DETROIT — David Glass sounds like an owner ready to make the necessary financial push in the coming offseason to bolster a suspect starting pitching rotation in order to position the Royals for a postseason run in 2013.
By BOB DUTTON
The Kansas City Star
“What I’ve always said is when we get to the point where we’re competitive,” Glass said, “we’ll do what we have to do to improve our position. Yes, we’ll do what we need to do. We are committed to improving our starting pitching.
“Exactly how we’re going to do it, or what is going to be available, I don’t have any idea right now. But we’ll have a plan in place (going into the offseason).
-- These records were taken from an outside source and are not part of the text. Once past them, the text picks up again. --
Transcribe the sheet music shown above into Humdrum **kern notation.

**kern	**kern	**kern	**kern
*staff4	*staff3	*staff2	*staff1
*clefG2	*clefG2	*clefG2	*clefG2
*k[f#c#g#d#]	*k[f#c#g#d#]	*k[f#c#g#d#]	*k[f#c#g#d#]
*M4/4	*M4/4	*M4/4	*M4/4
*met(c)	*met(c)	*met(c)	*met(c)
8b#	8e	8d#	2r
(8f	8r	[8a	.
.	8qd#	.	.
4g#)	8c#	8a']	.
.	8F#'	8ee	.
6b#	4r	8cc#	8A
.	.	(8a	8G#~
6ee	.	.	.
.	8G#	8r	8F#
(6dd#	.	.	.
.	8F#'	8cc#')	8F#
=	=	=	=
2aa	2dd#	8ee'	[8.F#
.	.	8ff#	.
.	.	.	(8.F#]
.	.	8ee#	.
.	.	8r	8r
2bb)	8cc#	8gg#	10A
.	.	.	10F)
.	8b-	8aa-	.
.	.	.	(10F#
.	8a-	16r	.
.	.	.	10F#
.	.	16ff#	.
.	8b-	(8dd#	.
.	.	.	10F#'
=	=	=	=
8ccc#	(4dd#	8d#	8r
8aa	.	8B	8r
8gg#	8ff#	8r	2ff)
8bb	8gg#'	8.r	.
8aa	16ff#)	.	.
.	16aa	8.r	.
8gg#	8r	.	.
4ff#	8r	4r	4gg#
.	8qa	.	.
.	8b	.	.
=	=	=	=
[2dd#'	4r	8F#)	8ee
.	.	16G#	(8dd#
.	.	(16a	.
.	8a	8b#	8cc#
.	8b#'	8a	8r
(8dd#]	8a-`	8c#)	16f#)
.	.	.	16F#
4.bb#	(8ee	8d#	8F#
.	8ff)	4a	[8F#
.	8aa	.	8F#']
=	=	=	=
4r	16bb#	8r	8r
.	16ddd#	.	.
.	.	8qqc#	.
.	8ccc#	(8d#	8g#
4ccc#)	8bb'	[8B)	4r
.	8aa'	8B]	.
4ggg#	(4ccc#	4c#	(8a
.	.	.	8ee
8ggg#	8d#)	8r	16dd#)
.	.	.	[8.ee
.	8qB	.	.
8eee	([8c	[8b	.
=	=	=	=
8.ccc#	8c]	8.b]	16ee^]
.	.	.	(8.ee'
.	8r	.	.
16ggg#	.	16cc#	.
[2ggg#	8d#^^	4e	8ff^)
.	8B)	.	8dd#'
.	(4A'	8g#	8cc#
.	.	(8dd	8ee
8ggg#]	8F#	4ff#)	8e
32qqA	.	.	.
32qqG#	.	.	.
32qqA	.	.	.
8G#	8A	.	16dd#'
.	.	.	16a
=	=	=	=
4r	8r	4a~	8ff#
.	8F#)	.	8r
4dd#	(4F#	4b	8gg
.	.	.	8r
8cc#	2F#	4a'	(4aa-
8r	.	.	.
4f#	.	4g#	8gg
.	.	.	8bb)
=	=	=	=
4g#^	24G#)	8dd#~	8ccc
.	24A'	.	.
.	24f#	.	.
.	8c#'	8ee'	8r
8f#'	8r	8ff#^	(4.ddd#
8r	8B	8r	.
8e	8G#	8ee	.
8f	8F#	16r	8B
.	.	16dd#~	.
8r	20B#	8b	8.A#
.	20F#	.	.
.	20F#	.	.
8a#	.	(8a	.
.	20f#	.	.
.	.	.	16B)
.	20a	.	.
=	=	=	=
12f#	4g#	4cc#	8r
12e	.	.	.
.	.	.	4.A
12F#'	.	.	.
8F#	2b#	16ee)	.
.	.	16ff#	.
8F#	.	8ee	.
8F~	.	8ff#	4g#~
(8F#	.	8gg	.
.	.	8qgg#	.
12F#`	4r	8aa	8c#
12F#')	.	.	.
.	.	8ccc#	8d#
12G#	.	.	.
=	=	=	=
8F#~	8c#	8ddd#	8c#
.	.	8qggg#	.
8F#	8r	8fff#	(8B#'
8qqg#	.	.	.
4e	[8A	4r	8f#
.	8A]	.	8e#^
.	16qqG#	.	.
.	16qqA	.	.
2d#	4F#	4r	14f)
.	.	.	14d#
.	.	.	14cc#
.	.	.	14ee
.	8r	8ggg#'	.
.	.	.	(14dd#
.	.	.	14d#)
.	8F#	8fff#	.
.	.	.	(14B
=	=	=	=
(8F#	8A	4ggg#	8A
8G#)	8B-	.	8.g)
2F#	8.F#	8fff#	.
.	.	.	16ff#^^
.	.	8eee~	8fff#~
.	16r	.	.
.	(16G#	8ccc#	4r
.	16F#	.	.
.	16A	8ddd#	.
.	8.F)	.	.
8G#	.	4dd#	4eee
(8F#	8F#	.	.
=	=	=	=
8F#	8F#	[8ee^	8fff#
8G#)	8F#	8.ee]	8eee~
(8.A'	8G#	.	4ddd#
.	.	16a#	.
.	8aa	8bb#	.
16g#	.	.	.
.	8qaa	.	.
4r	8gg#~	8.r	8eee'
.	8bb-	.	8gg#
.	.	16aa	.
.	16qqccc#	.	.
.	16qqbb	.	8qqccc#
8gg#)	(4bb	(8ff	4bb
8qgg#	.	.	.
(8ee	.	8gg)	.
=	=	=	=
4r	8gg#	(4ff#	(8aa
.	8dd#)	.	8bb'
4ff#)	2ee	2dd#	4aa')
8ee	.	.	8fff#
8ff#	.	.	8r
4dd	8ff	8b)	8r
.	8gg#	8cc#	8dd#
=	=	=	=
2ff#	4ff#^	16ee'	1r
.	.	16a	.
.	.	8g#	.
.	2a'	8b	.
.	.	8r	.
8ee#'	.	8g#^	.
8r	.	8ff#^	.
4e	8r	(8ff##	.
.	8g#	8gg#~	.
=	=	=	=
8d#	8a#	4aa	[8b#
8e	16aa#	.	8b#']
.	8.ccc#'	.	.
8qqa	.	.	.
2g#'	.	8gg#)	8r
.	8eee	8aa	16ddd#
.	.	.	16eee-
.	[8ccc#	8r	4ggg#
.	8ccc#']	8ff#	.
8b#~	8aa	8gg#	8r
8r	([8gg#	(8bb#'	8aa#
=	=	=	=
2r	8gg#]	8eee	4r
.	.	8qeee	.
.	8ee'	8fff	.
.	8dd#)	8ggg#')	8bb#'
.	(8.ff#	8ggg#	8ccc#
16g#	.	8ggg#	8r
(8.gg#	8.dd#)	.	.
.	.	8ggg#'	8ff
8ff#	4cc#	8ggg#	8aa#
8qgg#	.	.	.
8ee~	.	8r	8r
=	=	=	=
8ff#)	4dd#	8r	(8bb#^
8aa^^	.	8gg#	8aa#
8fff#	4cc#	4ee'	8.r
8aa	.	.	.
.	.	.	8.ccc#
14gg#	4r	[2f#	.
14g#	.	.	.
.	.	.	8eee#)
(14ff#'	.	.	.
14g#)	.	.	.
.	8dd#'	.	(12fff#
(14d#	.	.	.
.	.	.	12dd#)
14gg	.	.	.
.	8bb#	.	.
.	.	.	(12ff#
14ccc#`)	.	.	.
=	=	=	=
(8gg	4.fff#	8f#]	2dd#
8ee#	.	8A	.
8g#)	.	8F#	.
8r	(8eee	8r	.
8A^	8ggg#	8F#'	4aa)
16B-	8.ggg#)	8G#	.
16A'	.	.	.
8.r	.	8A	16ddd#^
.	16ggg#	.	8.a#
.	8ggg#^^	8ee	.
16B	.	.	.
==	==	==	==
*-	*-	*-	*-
We know we need to improve this team for next year. This starting pitching is going to get better.”
Glass’ commitment comes after years of increased financial commitment to scouting and player development, which is finally showing dividends. Like many others, he believes the Royals are just a couple of starting pitchers away from a postseason payoff. The Royals were 70-82 entering Monday night’s game in Detroit, 11 games out of first place in the American League Central Division.
“Our bullpen,” he said, “I’ll stack it up against anybody in our division. Our position players, too. We just need some additional help in starting pitching. We get that, and were competitive.”
Achieving the goal of adding two proven pitchers — either through free-agent signings or by taking on existing contracts through trades — is likely to get expensive. And baseball’s rich new national TV contracts don’t kick in until 2014.
Even so, Glass indicated a willingness to operate the club at a financial loss in order to improve the rotation. He offered few specifics, saying he has yet to meet with general manager Dayton Moore and other top club officials to prioritize a list of targeted players.
“We’ll do what we need to do,” Glass said. “I’m going to sit down with Dayton and get his views on exactly what he thinks we need to do. I’m really dependent on his judgment. He knows our needs.
“I have no idea yet of who will be on the market or what it will cost at this point in time. We’re going to have to figure all of that out, but we’re going to do what we need to do to be competitive.”
Moore previously confirmed interest in retaining veteran right-hander Jeremy Guthrie, a pending free agent who is 4-3 with a 3.00 ERA in 12 starts since arriving in a July 20 trade from Colorado.
Guthrie is making $8.2 million, but his age (he’ll be 34 in April) and poor start in Colorado make it difficult to gauge his market value. He was 3-9 with a 6.35 ERA for the Rockies in 19 games prior to the trade.
While the Royals might be willing to match, or even exceed, any one- or two-year offer for Guthrie, they are likely to be wary of any commitment beyond two years.
The Royals, even with an increased financial commitment, are unlikely to get into the bidding war necessary to sign top free-agent starters, such as Zack Greinke, their former ace who now appears likely to command $120 million or more for six years.
But if the Royals retain Guthrie, they should have sufficient resources to pursue another middle-of-the-rotation starter. The general feeling among club officials is adding two legitimate No. 3 starters would be sufficient.
Doing so would still require a significant financial investment.
If Guthrie signs elsewhere, the Royals’ best bet to add two starters would be signing one and acquiring one in a trade — but any impact trade is likely to mean surrendering one or more young cornerstone players or prospects, which the Royals are reluctant to do.